■ **Study material**
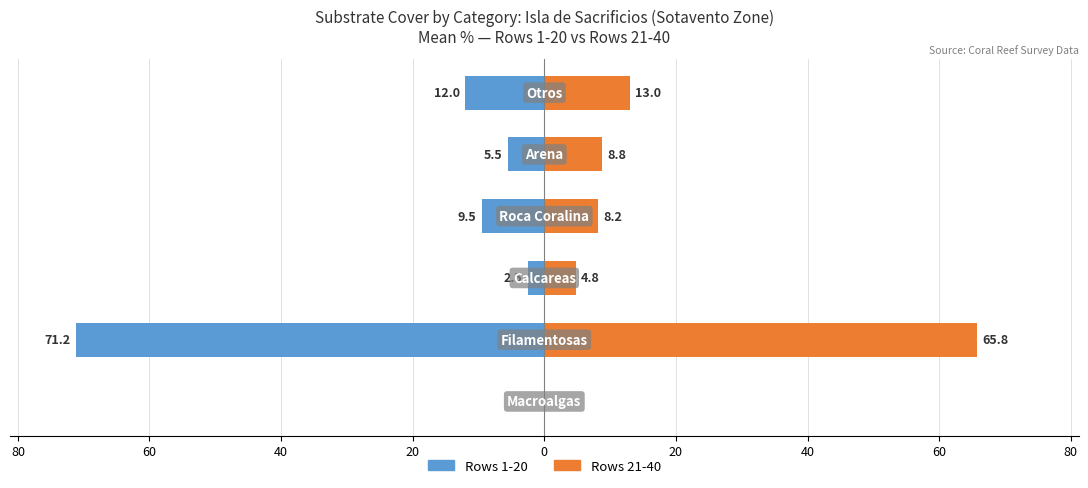

What is the minimum value shown in the chart?

-71.2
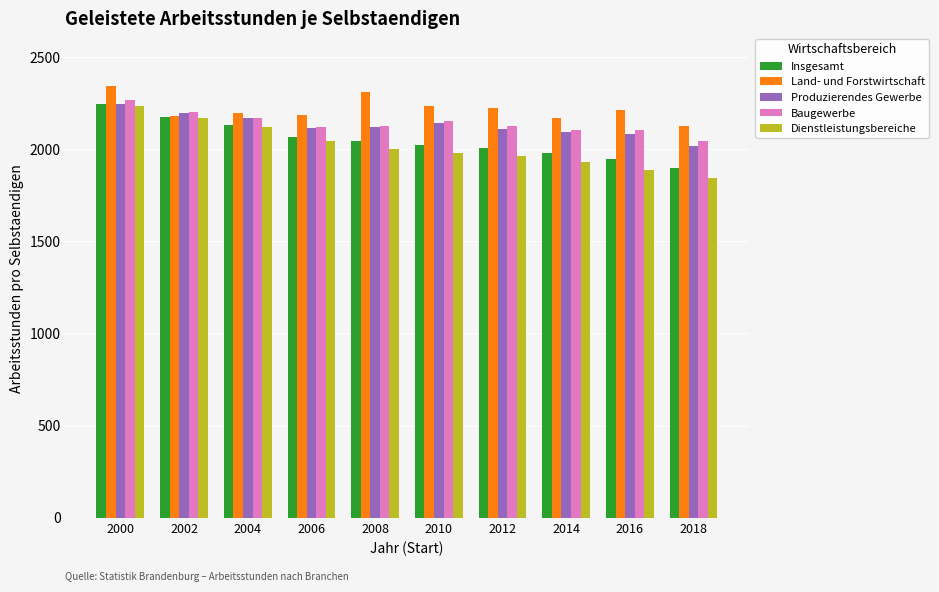

How many bars are there in total?

50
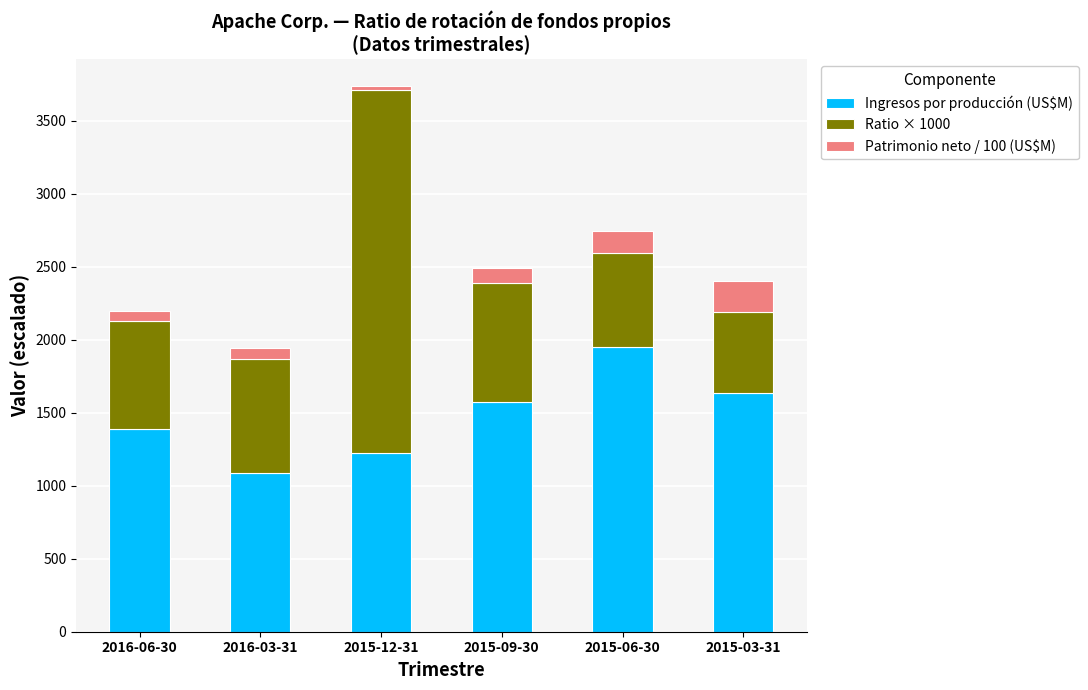

What is the maximum value for Ingresos por producción (US$M)?

1952.0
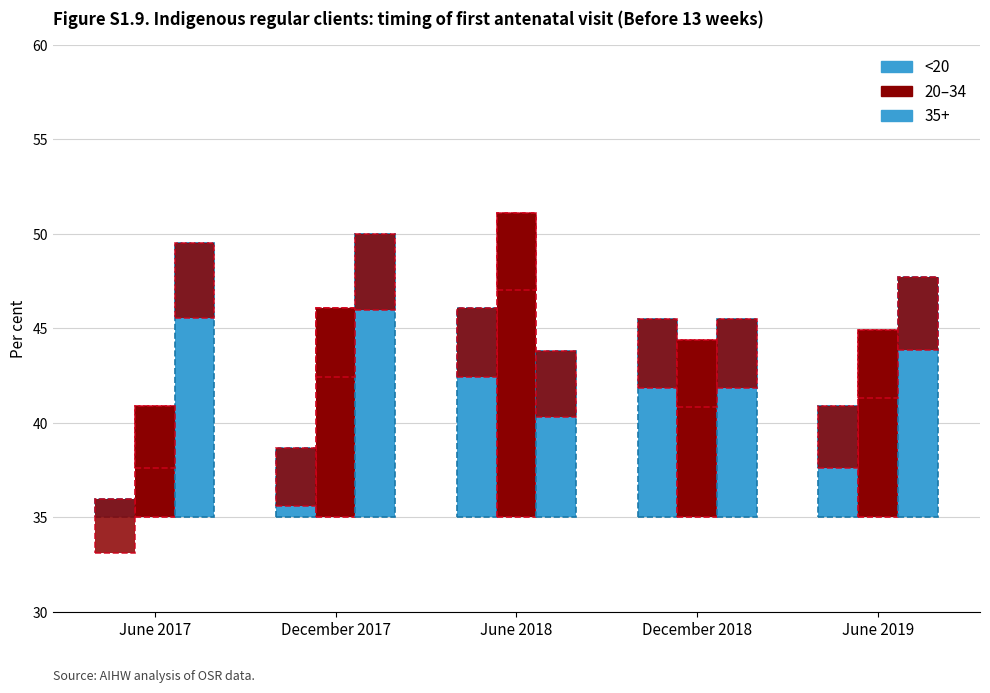

What is the value of the 1st bar from the left?

1.0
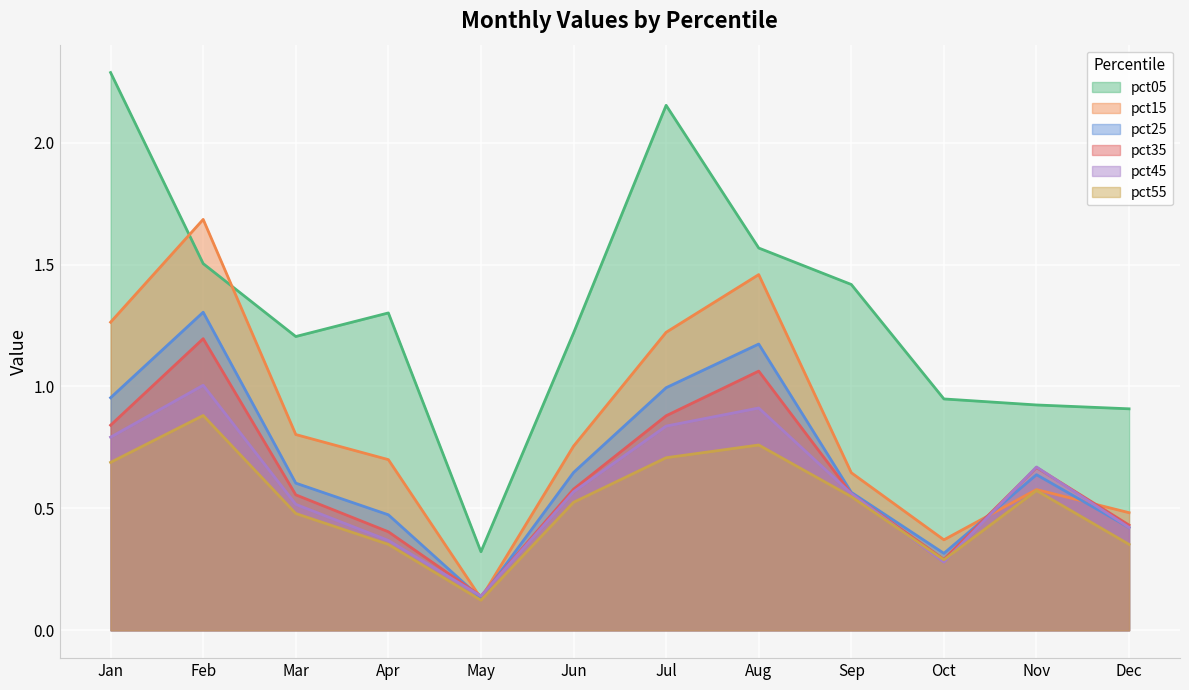

Between May and Jan, which is larger?

Jan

■ **What the task requires**
Rewrite all of the records above, replacing "value" with "figure" wherever it occurs and keeping everything else the same. Omit the pictures from your answer.

■ **The answer**
What is the minimum figure shown in the chart?

-71.2

How many bars are there in total?

50

What is the maximum figure for Ingresos por producción (US$M)?

1952.0

What is the figure of the 1st bar from the left?

1.0

Between May and Jan, which is larger?

Jan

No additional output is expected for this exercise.